Extrait à lire »
==============================

Romain Espinosa, Comment sauver les animaux ? Une économie de la condition animale, Paris : Puf, 2021, 304 p. ISBN 978-2-13-081871-7, 20 euros.

Texte intégral

1Ce livre explore l’interface entre la science économique, notamment l’économie comportementale, et la condition animale. L’économie comportementale, champ d’étude relativement récent de l’économie inspiré de la psychologie offre en effet de nombreuses perspectives sur le sujet du bien-être animal.

2On découvre dans ce livre que la discipline économique fournit des outils notionnels et pratiques nombreux pour penser une société où les intérêts des êtres humains et les intérêts des autres animaux convergent, ou en tout cas, peuvent coexister harmonieusement. L’auteur y examine les conditions dans lesquelles les animaux vivent aujourd’hui en France et la manière dont il est possible de les aider. Les obstacles qui entravent l’amélioration du bien‐être animal et la façon de les lever sont également exposés.

3Cet ouvrage en quatre chapitres est remarquable par la richesse des pistes qu’il ouvre, par la précision de ses analyses et par l’originalité des voies qu’il emprunte. Il adopte aussi un style didactique bienvenu pour quiconque n’est pas familier de la théorie économique.

4Le premier chapitre, qui trace les contours d’une économie de la condition animale, démarre sur le constat de l’influence remarquable qu’a exercée l’utilitarisme benthamien sur les économistes. Tous et toutes s’accordent sur le fait que le bien-être social doit prendre en compte les plaisirs et souffrances de tous les individus. Toutefois, les travaux en économie normative ont exclu les animaux non humains du calcul du bien‐être social. C’est une approche largement anthropocentrée du bien‐être social qui a donc été adoptée. Ainsi que le souligne Romain Espinosa, l’exclusion des animaux du champ des considérations n’était pourtant pas préconisée par les utilitaristes classiques : Jeremy Bentham, John Stuart Mill et Henry Sidgwick ont en effet tous inclus les êtres sensibles humains et non humains dans le calcul d’utilité. Ainsi l’auteur rejette-t-il une vision anthropocentrée étroite du bien-être social et propose d’adopter un point de vue soit anthropocentré élargi (l’approche du bien‐être animal est alors instrumentale : elle favorise le bien-être des femmes et des hommes altruistes) soit zoocentré (en augmentant directement le bien-être des animaux). Dans ces deux cas, Romain Espinosa explique que l’économie nous incite à faire davantage pour les animaux. Il explore d’ailleurs ce point, parmi d’autres, dans un article rédigé avec son coauteur Nicolas Treich1.

==============================

Consigne »
Nommez tous les utilitaristes classiques qui, d'après l'extrait, ont inclus les êtres sensibles humains et non humains dans le calcul d'utilité.

Données fournies »
==============================

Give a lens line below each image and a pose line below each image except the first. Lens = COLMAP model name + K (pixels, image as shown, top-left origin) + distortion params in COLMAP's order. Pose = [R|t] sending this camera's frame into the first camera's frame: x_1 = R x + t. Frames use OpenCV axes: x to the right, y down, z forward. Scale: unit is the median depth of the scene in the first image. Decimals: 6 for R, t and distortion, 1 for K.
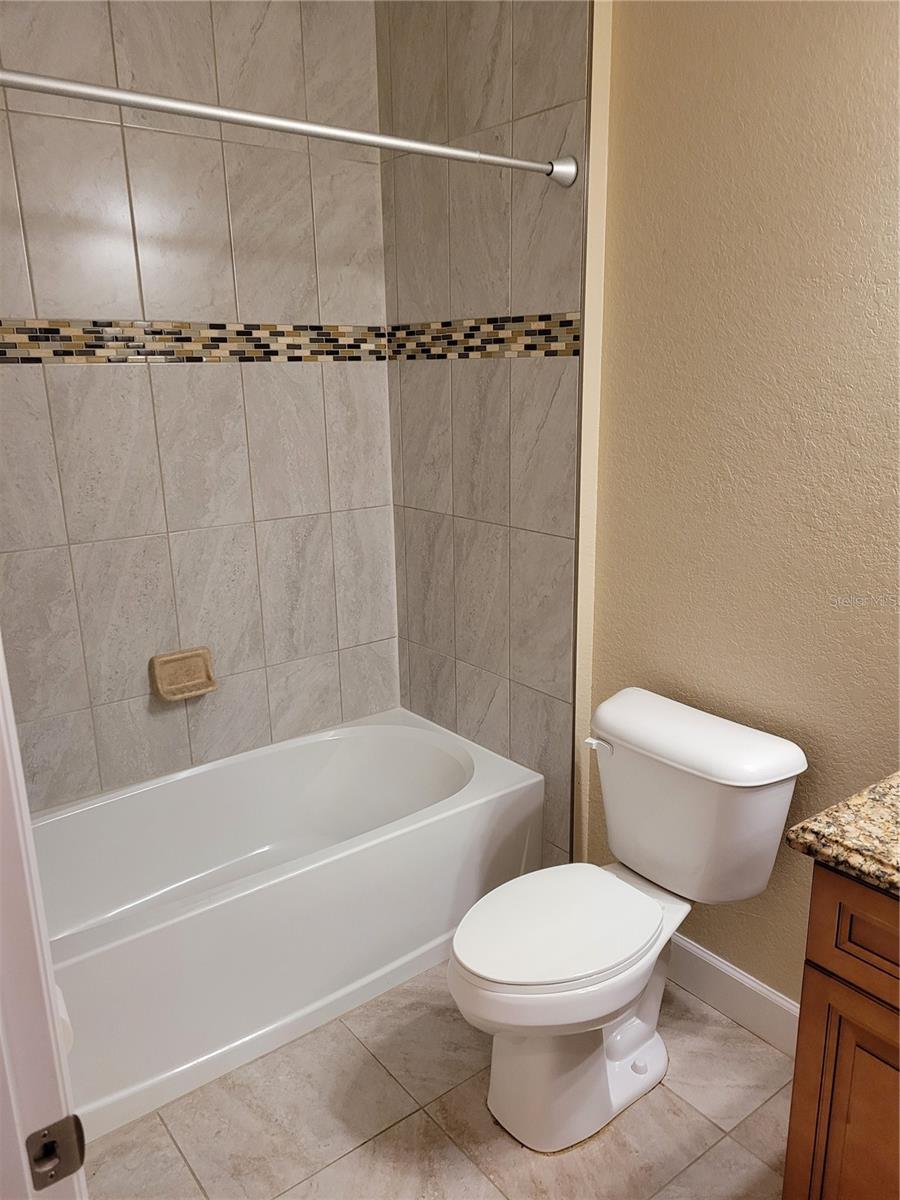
lens RADIAL K [[904.3, 0, 451.1], [0, 904.3, 606.8], [0, 0, 1]] dist [0.068050, -0.054680]
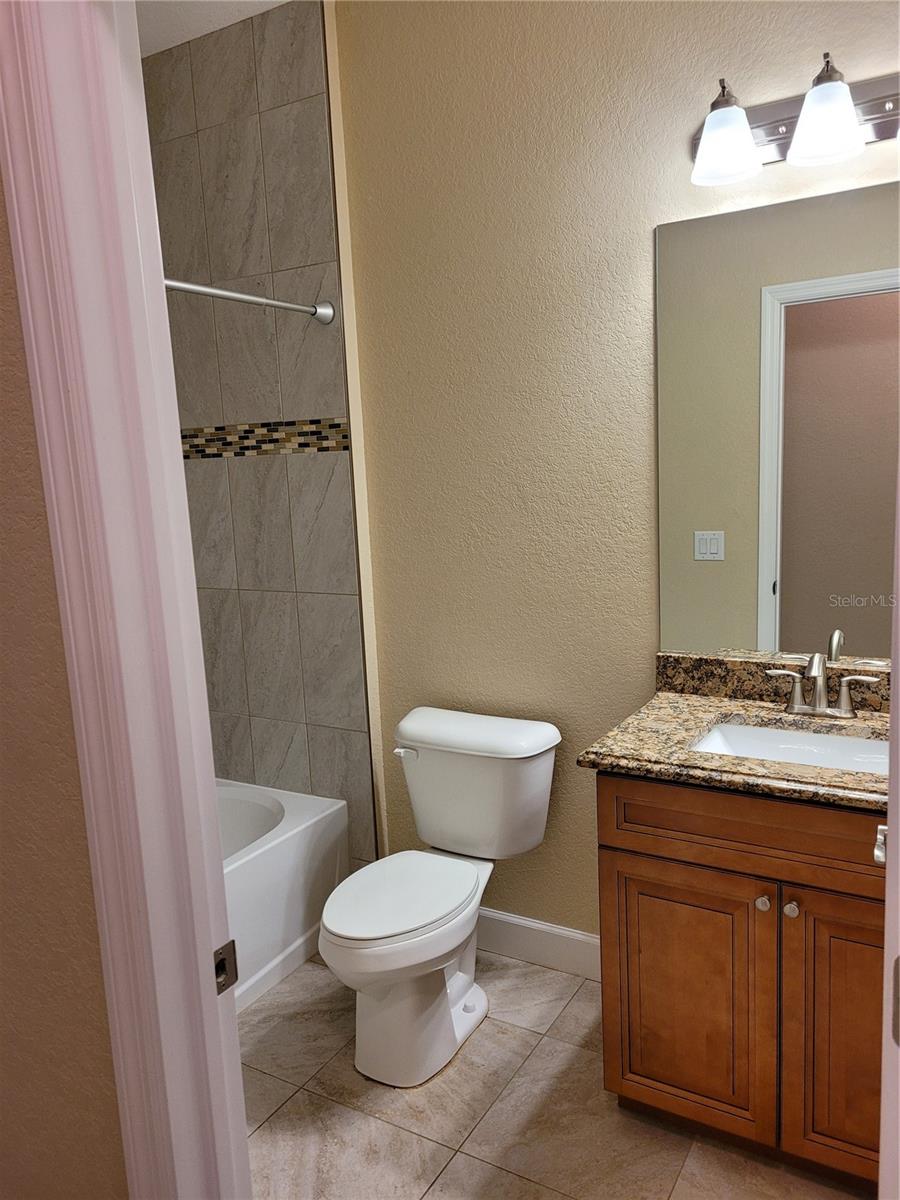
lens RADIAL K [[904.3, 0, 440.2], [0, 904.3, 595.3], [0, 0, 1]] dist [0.068050, -0.054680]
pose [[0.934885, -0.083272, 0.345045, -0.190198], [0.124623, 0.987212, -0.099411, 0.064173], [-0.332354, 0.135938, 0.933307, -0.191744]]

==============================

Réponse »
Jeremy Bentham, John Stuart Mill et Henry Sidgwick.